Finance and banking consistently top Swiss salary rankings, followed by commodities trading, pharma and tech. A senior private banker in Geneva or Zurich can earn CHF 200,000-500,000+ in total compensation; a principal engineer at Google Zurich CHF 200,000-300,000+. Across all sectors, Switzerland's median salary of CHF 6,502/month (BFS 2024) is among Europe's highest in absolute terms.
Is it easy to find work in Switzerland as an international?
For EU/EFTA nationals: relatively straightforward, the Bilateral Agreements on Free Movement of Persons allow direct access to the Swiss labour market. For non-EU nationals, it is significantly harder: a quota system limits permits, and employers must prove no suitable EU or Swiss candidate was available. High-demand roles (senior pharma, specialised tech, medical professionals) make it easier to justify a non-EU hire.
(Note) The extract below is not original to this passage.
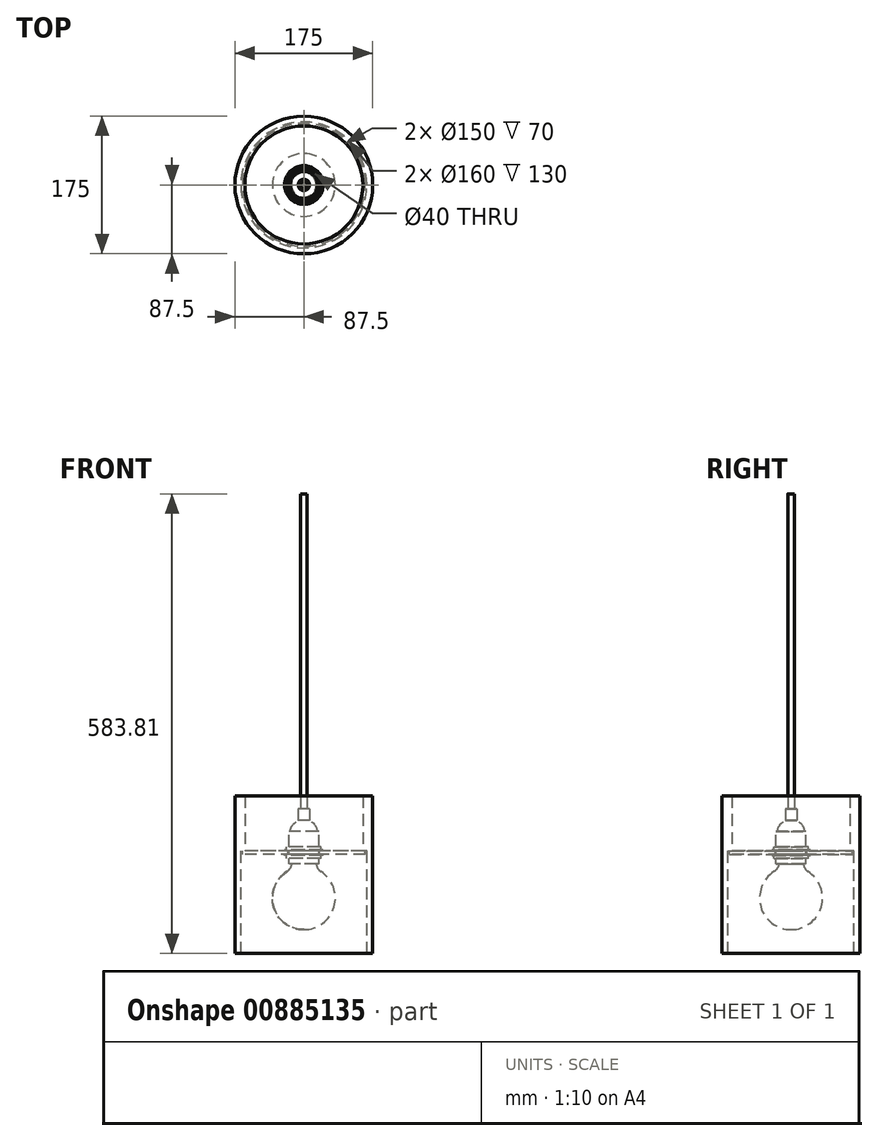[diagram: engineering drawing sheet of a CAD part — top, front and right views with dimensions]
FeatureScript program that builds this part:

What qualifications does Switzerland value most?
Swiss employers place high value on formal qualifications, particularly from recognised institutions. ETH Zurich, EPFL, and Swiss cantonal universities carry strong brand recognition. Foreign degrees from top institutions (TU Munich, KIT, UCL, Imperial) are well regarded. Swiss professional certifications (eidgenössisches Diplom, HF, FH degrees) are highly valued in regulated professions and often preferred over foreign equivalents. Regulated professions (medicine, law, architecture) require formal recognition through SERI or the relevant authority.
Which Swiss cities are best for international professionals?
Zurich for tech, finance and pharma (highest salaries, English-friendly in multinationals). Geneva for international organisations, private banking and commodities trading (most international city, English/French working). Basel for pharma and biotech specifically. Zug for trading, crypto and tax optimisation. All four cities offer exceptional infrastructure, safety and quality of life, the choice depends primarily on which industry you work in.